> **Description of the task**
Lay out the listing below as a Markdown table with the columns Row and Line. Put a row number under Row and each line under Line, skipping any blank lines.

> **Records supplied**
....

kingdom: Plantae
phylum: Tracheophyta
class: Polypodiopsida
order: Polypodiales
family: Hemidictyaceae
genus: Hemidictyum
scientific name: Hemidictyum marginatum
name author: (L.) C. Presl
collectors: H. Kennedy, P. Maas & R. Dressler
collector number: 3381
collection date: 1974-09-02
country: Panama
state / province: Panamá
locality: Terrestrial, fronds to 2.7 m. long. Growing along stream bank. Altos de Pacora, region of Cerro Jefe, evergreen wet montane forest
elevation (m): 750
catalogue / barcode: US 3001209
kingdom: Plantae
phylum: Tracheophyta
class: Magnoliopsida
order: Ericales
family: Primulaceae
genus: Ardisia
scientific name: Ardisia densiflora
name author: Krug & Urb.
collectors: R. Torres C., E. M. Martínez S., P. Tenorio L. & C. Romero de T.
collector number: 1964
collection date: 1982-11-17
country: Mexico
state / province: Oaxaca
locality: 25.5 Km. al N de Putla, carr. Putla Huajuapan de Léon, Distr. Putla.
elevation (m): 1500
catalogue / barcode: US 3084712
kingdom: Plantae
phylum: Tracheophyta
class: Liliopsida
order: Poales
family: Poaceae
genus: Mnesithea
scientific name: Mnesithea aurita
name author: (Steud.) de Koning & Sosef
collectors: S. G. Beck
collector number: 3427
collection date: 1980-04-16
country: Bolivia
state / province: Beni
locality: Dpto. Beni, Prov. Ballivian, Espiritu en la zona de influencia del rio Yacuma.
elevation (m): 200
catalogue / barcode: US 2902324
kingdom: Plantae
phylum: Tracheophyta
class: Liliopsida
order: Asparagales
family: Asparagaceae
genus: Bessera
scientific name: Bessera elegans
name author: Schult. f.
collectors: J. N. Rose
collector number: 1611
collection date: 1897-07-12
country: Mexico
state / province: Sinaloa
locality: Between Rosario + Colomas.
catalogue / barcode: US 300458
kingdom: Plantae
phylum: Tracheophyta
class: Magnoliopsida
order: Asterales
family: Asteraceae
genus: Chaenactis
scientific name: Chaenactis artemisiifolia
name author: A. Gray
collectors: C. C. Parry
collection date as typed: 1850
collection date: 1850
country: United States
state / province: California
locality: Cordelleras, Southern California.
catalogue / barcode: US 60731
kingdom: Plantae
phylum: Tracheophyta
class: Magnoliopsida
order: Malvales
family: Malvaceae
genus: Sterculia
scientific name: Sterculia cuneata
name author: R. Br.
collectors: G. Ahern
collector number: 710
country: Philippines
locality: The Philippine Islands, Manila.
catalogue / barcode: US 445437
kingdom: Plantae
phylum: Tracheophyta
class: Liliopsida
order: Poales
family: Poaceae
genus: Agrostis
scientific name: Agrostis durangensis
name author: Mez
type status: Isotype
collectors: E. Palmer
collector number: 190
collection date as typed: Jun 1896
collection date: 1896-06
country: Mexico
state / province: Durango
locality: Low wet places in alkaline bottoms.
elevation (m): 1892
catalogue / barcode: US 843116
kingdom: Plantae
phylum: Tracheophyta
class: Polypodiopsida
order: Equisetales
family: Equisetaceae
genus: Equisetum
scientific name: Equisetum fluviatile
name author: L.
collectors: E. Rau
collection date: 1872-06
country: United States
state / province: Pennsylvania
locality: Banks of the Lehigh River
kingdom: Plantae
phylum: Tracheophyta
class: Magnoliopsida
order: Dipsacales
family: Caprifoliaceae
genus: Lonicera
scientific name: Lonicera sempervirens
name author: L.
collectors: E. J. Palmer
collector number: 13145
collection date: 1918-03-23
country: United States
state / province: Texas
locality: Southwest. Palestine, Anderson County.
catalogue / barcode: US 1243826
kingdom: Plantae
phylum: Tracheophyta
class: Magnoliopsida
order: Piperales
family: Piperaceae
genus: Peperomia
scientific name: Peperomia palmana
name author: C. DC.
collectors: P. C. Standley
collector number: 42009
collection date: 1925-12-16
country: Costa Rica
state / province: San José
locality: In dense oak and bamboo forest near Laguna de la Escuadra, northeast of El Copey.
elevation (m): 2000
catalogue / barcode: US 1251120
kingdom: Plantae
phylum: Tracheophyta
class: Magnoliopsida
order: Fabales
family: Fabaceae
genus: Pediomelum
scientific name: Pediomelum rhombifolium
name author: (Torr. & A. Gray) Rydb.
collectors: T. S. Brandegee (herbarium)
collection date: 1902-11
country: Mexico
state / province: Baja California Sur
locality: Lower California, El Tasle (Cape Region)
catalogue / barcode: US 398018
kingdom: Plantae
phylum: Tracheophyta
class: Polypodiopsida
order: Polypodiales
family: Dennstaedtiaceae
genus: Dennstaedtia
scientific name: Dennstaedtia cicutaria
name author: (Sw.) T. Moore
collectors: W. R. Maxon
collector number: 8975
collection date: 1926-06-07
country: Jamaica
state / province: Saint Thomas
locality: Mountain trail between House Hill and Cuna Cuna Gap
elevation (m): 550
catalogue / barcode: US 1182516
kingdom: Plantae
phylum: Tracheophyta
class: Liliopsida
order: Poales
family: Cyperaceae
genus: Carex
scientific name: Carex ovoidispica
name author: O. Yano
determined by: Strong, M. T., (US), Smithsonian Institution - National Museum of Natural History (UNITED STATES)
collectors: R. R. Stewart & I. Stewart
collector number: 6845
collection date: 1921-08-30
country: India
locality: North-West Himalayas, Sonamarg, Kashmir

....

> **Solution to this exercise**
| Row | Line |
|---|---|
| 1 | kingdom: Plantae |
| 2 | phylum: Tracheophyta |
| 3 | class: Polypodiopsida |
| 4 | order: Polypodiales |
| 5 | family: Hemidictyaceae |
| 6 | genus: Hemidictyum |
| 7 | scientific name: Hemidictyum marginatum |
| 8 | name author: (L.) C. Presl |
| 9 | collectors: H. Kennedy, P. Maas & R. Dressler |
| 10 | collector number: 3381 |
| 11 | collection date: 1974-09-02 |
| 12 | country: Panama |
| 13 | state / province: Panamá |
| 14 | locality: Terrestrial, fronds to 2.7 m. long. Growing along stream bank. Altos de Pacora, region of Cerro Jefe, evergreen wet montane forest |
| 15 | elevation (m): 750 |
| 16 | catalogue / barcode: US 3001209 |
| 17 | kingdom: Plantae |
| 18 | phylum: Tracheophyta |
| 19 | class: Magnoliopsida |
| 20 | order: Ericales |
| 21 | family: Primulaceae |
| 22 | genus: Ardisia |
| 23 | scientific name: Ardisia densiflora |
| 24 | name author: Krug & Urb. |
| 25 | collectors: R. Torres C., E. M. Martínez S., P. Tenorio L. & C. Romero de T. |
| 26 | collector number: 1964 |
| 27 | collection date: 1982-11-17 |
| 28 | country: Mexico |
| 29 | state / province: Oaxaca |
| 30 | locality: 25.5 Km. al N de Putla, carr. Putla Huajuapan de Léon, Distr. Putla. |
| 31 | elevation (m): 1500 |
| 32 | catalogue / barcode: US 3084712 |
| 33 | kingdom: Plantae |
| 34 | phylum: Tracheophyta |
| 35 | class: Liliopsida |
| 36 | order: Poales |
| 37 | family: Poaceae |
| 38 | genus: Mnesithea |
| 39 | scientific name: Mnesithea aurita |
| 40 | name author: (Steud.) de Koning & Sosef |
| 41 | collectors: S. G. Beck |
| 42 | collector number: 3427 |
| 43 | collection date: 1980-04-16 |
| 44 | country: Bolivia |
| 45 | state / province: Beni |
| 46 | locality: Dpto. Beni, Prov. Ballivian, Espiritu en la zona de influencia del rio Yacuma. |
| 47 | elevation (m): 200 |
| 48 | catalogue / barcode: US 2902324 |
| 49 | kingdom: Plantae |
| 50 | phylum: Tracheophyta |
| 51 | class: Liliopsida |
| 52 | order: Asparagales |
| 53 | family: Asparagaceae |
| 54 | genus: Bessera |
| 55 | scientific name: Bessera elegans |
| 56 | name author: Schult. f. |
| 57 | collectors: J. N. Rose |
| 58 | collector number: 1611 |
| 59 | collection date: 1897-07-12 |
| 60 | country: Mexico |
| 61 | state / province: Sinaloa |
| 62 | locality: Between Rosario + Colomas. |
| 63 | catalogue / barcode: US 300458 |
| 64 | kingdom: Plantae |
| 65 | phylum: Tracheophyta |
| 66 | class: Magnoliopsida |
| 67 | order: Asterales |
| 68 | family: Asteraceae |
| 69 | genus: Chaenactis |
| 70 | scientific name: Chaenactis artemisiifolia |
| 71 | name author: A. Gray |
| 72 | collectors: C. C. Parry |
| 73 | collection date as typed: 1850 |
| 74 | collection date: 1850 |
| 75 | country: United States |
| 76 | state / province: California |
| 77 | locality: Cordelleras, Southern California. |
| 78 | catalogue / barcode: US 60731 |
| 79 | kingdom: Plantae |
| 80 | phylum: Tracheophyta |
| 81 | class: Magnoliopsida |
| 82 | order: Malvales |
| 83 | family: Malvaceae |
| 84 | genus: Sterculia |
| 85 | scientific name: Sterculia cuneata |
| 86 | name author: R. Br. |
| 87 | collectors: G. Ahern |
| 88 | collector number: 710 |
| 89 | country: Philippines |
| 90 | locality: The Philippine Islands, Manila. |
| 91 | catalogue / barcode: US 445437 |
| 92 | kingdom: Plantae |
| 93 | phylum: Tracheophyta |
| 94 | class: Liliopsida |
| 95 | order: Poales |
| 96 | family: Poaceae |
| 97 | genus: Agrostis |
| 98 | scientific name: Agrostis durangensis |
| 99 | name author: Mez |
| 100 | type status: Isotype |
| 101 | collectors: E. Palmer |
| 102 | collector number: 190 |
| 103 | collection date as typed: Jun 1896 |
| 104 | collection date: 1896-06 |
| 105 | country: Mexico |
| 106 | state / province: Durango |
| 107 | locality: Low wet places in alkaline bottoms. |
| 108 | elevation (m): 1892 |
| 109 | catalogue / barcode: US 843116 |
| 110 | kingdom: Plantae |
| 111 | phylum: Tracheophyta |
| 112 | class: Polypodiopsida |
| 113 | order: Equisetales |
| 114 | family: Equisetaceae |
| 115 | genus: Equisetum |
| 116 | scientific name: Equisetum fluviatile |
| 117 | name author: L. |
| 118 | collectors: E. Rau |
| 119 | collection date: 1872-06 |
| 120 | country: United States |
| 121 | state / province: Pennsylvania |
| 122 | locality: Banks of the Lehigh River |
| 123 | kingdom: Plantae |
| 124 | phylum: Tracheophyta |
| 125 | class: Magnoliopsida |
| 126 | order: Dipsacales |
| 127 | family: Caprifoliaceae |
| 128 | genus: Lonicera |
| 129 | scientific name: Lonicera sempervirens |
| 130 | name author: L. |
| 131 | collectors: E. J. Palmer |
| 132 | collector number: 13145 |
| 133 | collection date: 1918-03-23 |
| 134 | country: United States |
| 135 | state / province: Texas |
| 136 | locality: Southwest. Palestine, Anderson County. |
| 137 | catalogue / barcode: US 1243826 |
| 138 | kingdom: Plantae |
| 139 | phylum: Tracheophyta |
| 140 | class: Magnoliopsida |
| 141 | order: Piperales |
| 142 | family: Piperaceae |
| 143 | genus: Peperomia |
| 144 | scientific name: Peperomia palmana |
| 145 | name author: C. DC. |
| 146 | collectors: P. C. Standley |
| 147 | collector number: 42009 |
| 148 | collection date: 1925-12-16 |
| 149 | country: Costa Rica |
| 150 | state / province: San José |
| 151 | locality: In dense oak and bamboo forest near Laguna de la Escuadra, northeast of El Copey. |
| 152 | elevation (m): 2000 |
| 153 | catalogue / barcode: US 1251120 |
| 154 | kingdom: Plantae |
| 155 | phylum: Tracheophyta |
| 156 | class: Magnoliopsida |
| 157 | order: Fabales |
| 158 | family: Fabaceae |
| 159 | genus: Pediomelum |
| 160 | scientific name: Pediomelum rhombifolium |
| 161 | name author: (Torr. & A. Gray) Rydb. |
| 162 | collectors: T. S. Brandegee (herbarium) |
| 163 | collection date: 1902-11 |
| 164 | country: Mexico |
| 165 | state / province: Baja California Sur |
| 166 | locality: Lower California, El Tasle (Cape Region) |
| 167 | catalogue / barcode: US 398018 |
| 168 | kingdom: Plantae |
| 169 | phylum: Tracheophyta |
| 170 | class: Polypodiopsida |
| 171 | order: Polypodiales |
| 172 | family: Dennstaedtiaceae |
| 173 | genus: Dennstaedtia |
| 174 | scientific name: Dennstaedtia cicutaria |
| 175 | name author: (Sw.) T. Moore |
| 176 | collectors: W. R. Maxon |
| 177 | collector number: 8975 |
| 178 | collection date: 1926-06-07 |
| 179 | country: Jamaica |
| 180 | state / province: Saint Thomas |
| 181 | locality: Mountain trail between House Hill and Cuna Cuna Gap |
| 182 | elevation (m): 550 |
| 183 | catalogue / barcode: US 1182516 |
| 184 | kingdom: Plantae |
| 185 | phylum: Tracheophyta |
| 186 | class: Liliopsida |
| 187 | order: Poales |
| 188 | family: Cyperaceae |
| 189 | genus: Carex |
| 190 | scientific name: Carex ovoidispica |
| 191 | name author: O. Yano |
| 192 | determined by: Strong, M. T., (US), Smithsonian Institution - National Museum of Natural History (UNITED STATES) |
| 193 | collectors: R. R. Stewart & I. Stewart |
| 194 | collector number: 6845 |
| 195 | collection date: 1921-08-30 |
| 196 | country: India |
| 197 | locality: North-West Himalayas, Sonamarg, Kashmir |